What is expected: Give back each line of the data exactly as it reads, minus the pictures.

Available data:
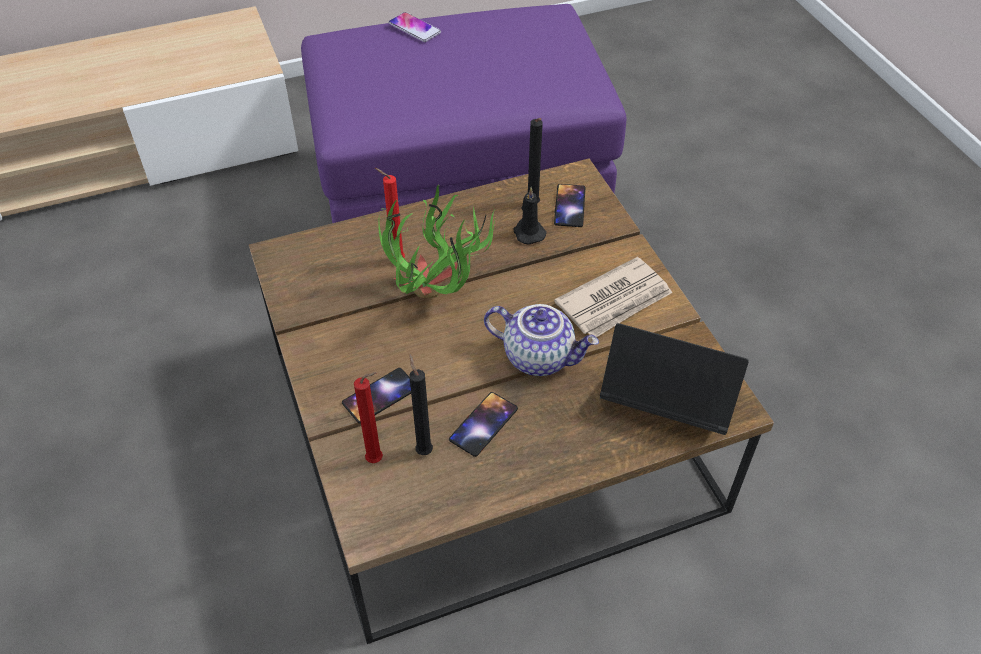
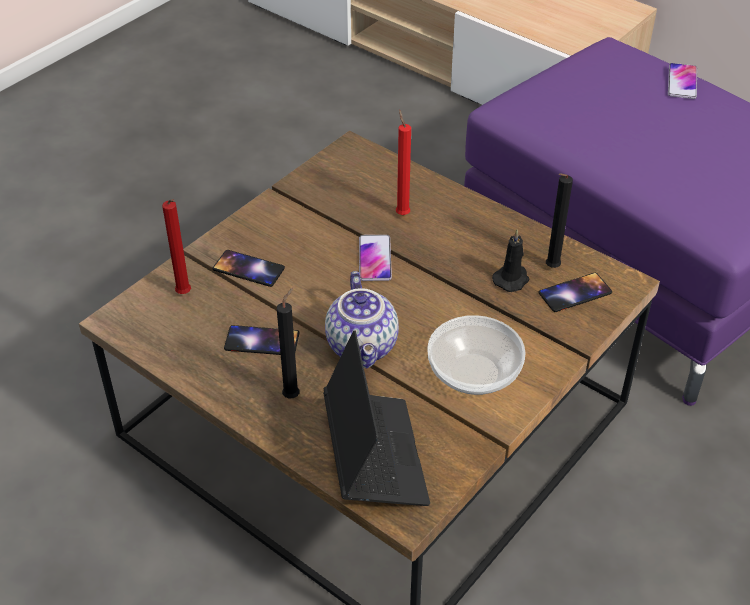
camera: 60 degrees right, 5 degrees down
potted plant [378,185,496,298] -> phone [359,235,392,281]
black candle [409,354,433,455] -> black candle moved to [277,288,300,399]
newspaper [554,257,672,337] -> bowl [427,315,526,395]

Answer to this task:
camera: 60 degrees right, 5 degrees down
potted plant [378,185,496,298] -> phone [359,235,392,281]
black candle [409,354,433,455] -> black candle moved to [277,288,300,399]
newspaper [554,257,672,337] -> bowl [427,315,526,395]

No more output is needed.